La narration visuelle s’inscrit dans un registre descriptif et détaillé, hérité de la ligne claire, engendrant une immersion tangible pour le lecteur. L’artiste a effectué un solide travail de recherche pour réaliser une reconstitution historique consistante. Après une case de la largeur de la page avec un très gros plan sur les yeux du bourreau, le lecteur bénéficie d’une autre case de la largeur de la page représentant les étages supérieurs de l’hôtel de ville de la grand-place de Bruxelles, avec une minutie impressionnante. Troisième case de la largeur de la page : le lecteur prend le temps de regarder les bâtiments en arrière-plan des deux comtes, avec un grand soin apporté aux rambardes en pierre taillée du premier étage. Il ralentit également sa lecture pour admirer les poutres apparentes de la salle où se tiennent le duc d’Albe et son conseiller, les boiseries, bancs, table et chaises. Puis il les suit alors qu’ils empruntent un escalier menant à des pièces souterraines sous voute, en jetant un coup d’œil à la lourde porte en bois avec ses ferrures, aux arches, et aux supports des bougies et des torches. Lorsque le récit passe dans le village, l’artiste apporte le même soin minutieux à la représentation des différents bâtiments, extérieur comme intérieur, aux ponts. Il remarque la grande case de la largeur de la page dans la planche onze : une déclinaison du tableau Chasseurs dans la neige (1565) du peintre. Il note également le soin apporté aux tenues vestimentaires : celles sophistiquées du duc et des citadins, celles plus simples et pratiques des paysans.

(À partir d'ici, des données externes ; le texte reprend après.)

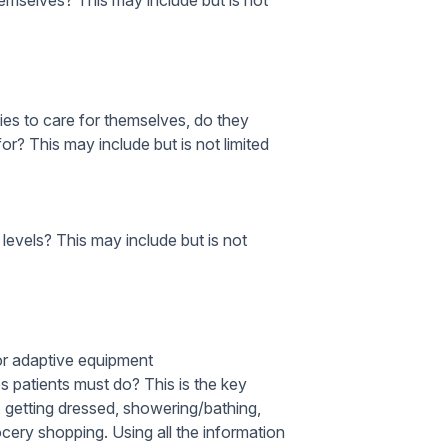
themselves?
This may include but is not
ities to care for themselves, do they
for?
This may include but is not limited
 levels?
This may include but is not
or adaptive equipment
es patients must do?
This is the key
g, getting dressed, showering/bathing,
cery shopping. Using all the information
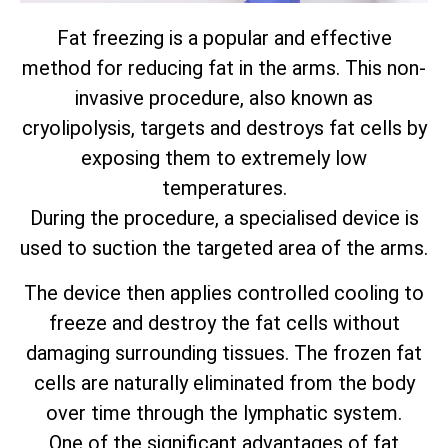
Fat freezing is a popular and effective
method for reducing fat in the arms. This non-
invasive procedure, also known as
cryolipolysis, targets and destroys fat cells by
exposing them to extremely low
temperatures.
During the procedure, a specialised device is
used to suction the targeted area of the arms.
The device then applies controlled cooling to
freeze and destroy the fat cells without
damaging surrounding tissues. The frozen fat
cells are naturally eliminated from the body
over time through the lymphatic system.
One of the significant advantages of fat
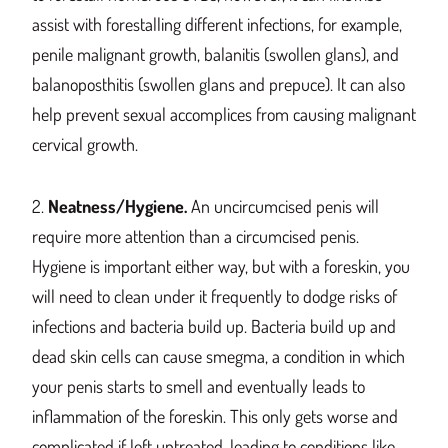
assist with forestalling different infections, for example,
penile malignant growth, balanitis (swollen glans), and
balanoposthitis (swollen glans and prepuce). It can also
help prevent sexual accomplices from causing malignant
cervical growth.
2.
Neatness/Hygiene.
An uncircumcised penis will
require more attention than a circumcised penis.
Hygiene is important either way, but with a foreskin, you
will need to clean under it frequently to dodge risks of
infections and bacteria build up. Bacteria build up and
dead skin cells can cause smegma, a condition in which
your penis starts to smell and eventually leads to
inflammation of the foreskin.
This
only gets worse and
complicated if lef
t un
treated, leading to conditions like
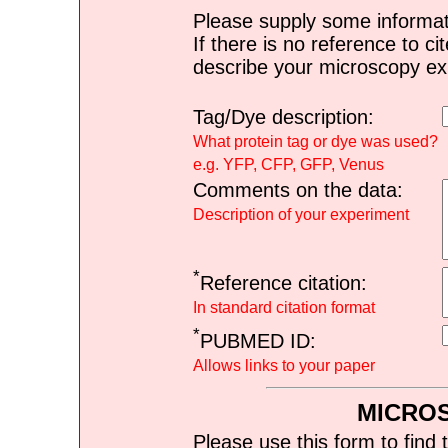
Please supply some informat
If there is no reference to ci
describe your microscopy ex
Tag/Dye description:
What protein tag or dye was used?
e.g. YFP, CFP, GFP, Venus
Comments on the data:
Description of your experiment
*
Reference citation:
In standard citation format
*
PUBMED ID:
Allows links to your paper
MICRO
Please use this form to find 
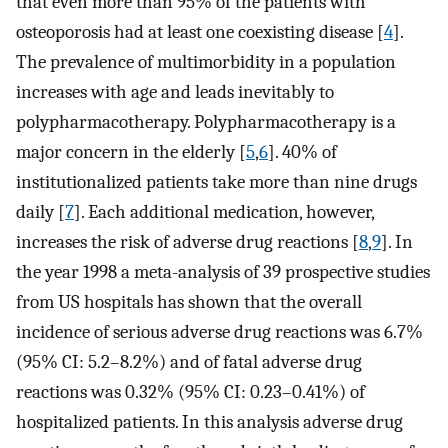
that even more than 95% of the patients with
osteoporosis had at least one coexisting disease [
4
].
The prevalence of multimorbidity in a population
increases with age and leads inevitably to
polypharmacotherapy. Polypharmacotherapy is a
major concern in the elderly [
5
,
6
]. 40% of
institutionalized patients take more than nine drugs
daily [
7
]. Each additional medication, however,
increases the risk of adverse drug reactions [
8
,
9
]. In
the year 1998 a meta-analysis of 39 prospective studies
from US hospitals has shown that the overall
incidence of serious adverse drug reactions was 6.7%
(95% CI: 5.2–8.2%) and of fatal adverse drug
reactions was 0.32% (95% CI: 0.23–0.41%) of
hospitalized patients. In this analysis adverse drug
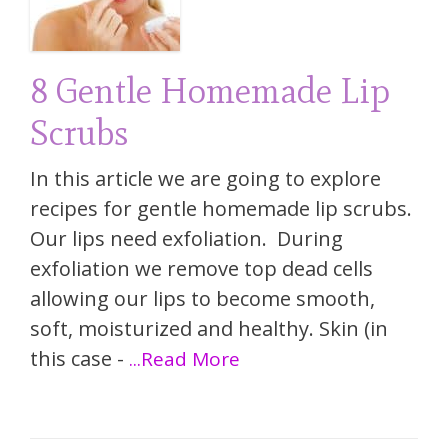
8 Gentle Homemade Lip
Scrubs
In this article we are going to explore
recipes for gentle homemade lip scrubs.
Our lips need exfoliation. During
exfoliation we remove top dead cells
allowing our lips to become smooth,
soft, moisturized and healthy. Skin (in
this case -
...Read More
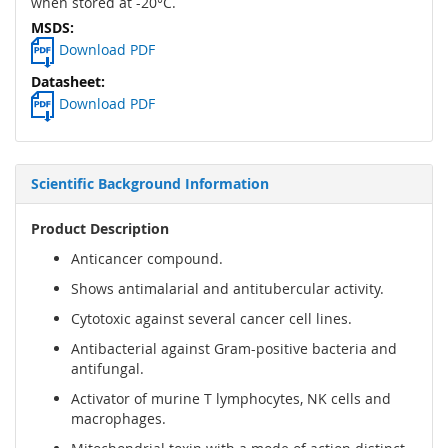
when stored at -20°C.
Download PDF
Download PDF
Scientific Background Information
Product Description
Anticancer compound.
Shows antimalarial and antitubercular activity.
Cytotoxic against several cancer cell lines.
Antibacterial against Gram-positive bacteria and
antifungal.
Activator of murine T lymphocytes, NK cells and
macrophages.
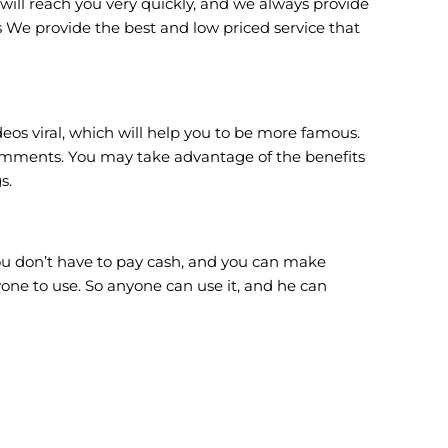
will reach you very quickly, and we always provide
 We provide the best and low priced service that
s viral, which will help you to be more famous.
comments. You may take advantage of the benefits
s.
u don’t have to pay cash, and you can make
yone to use. So anyone can use it, and he can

Alors que le détachement militaire arrive à la ville enneigée, le lecteur peut voir la voir depuis une position en hauteur, s’étalant devant lui, y compris le fleuve et les ponts, qui joueront un rôle par la suite. Il peut suivre la progression du rebelle qui s’enfuit par les toits, il note en passant l’isolation dans un grenier. Il souffre pour le soldat recevant une pierre en pleine mâchoire. Il sourit en voyant deux paysans bloquer une des portes de la ville, grâce à une charrette coincée et l’explosion de tonnelets de poudre qu’elle transporte. Il retient son souffle alors que le fuyard traverse la rivière gelée à pied. Il suit aisément la manière dont les soldats se retrouvent regroupés dans la grande place, conformément à la stratégie des paysans. La narration visuelle raconte chaque action avec une grande clarté, le lecteur établissant inconsciemment un parallèle avec André Juillard et les tomes de la série Masquerouge, avec Patrick Cothias. Il est pris de court quand une forme de surnaturel s’immisce dans la confrontation.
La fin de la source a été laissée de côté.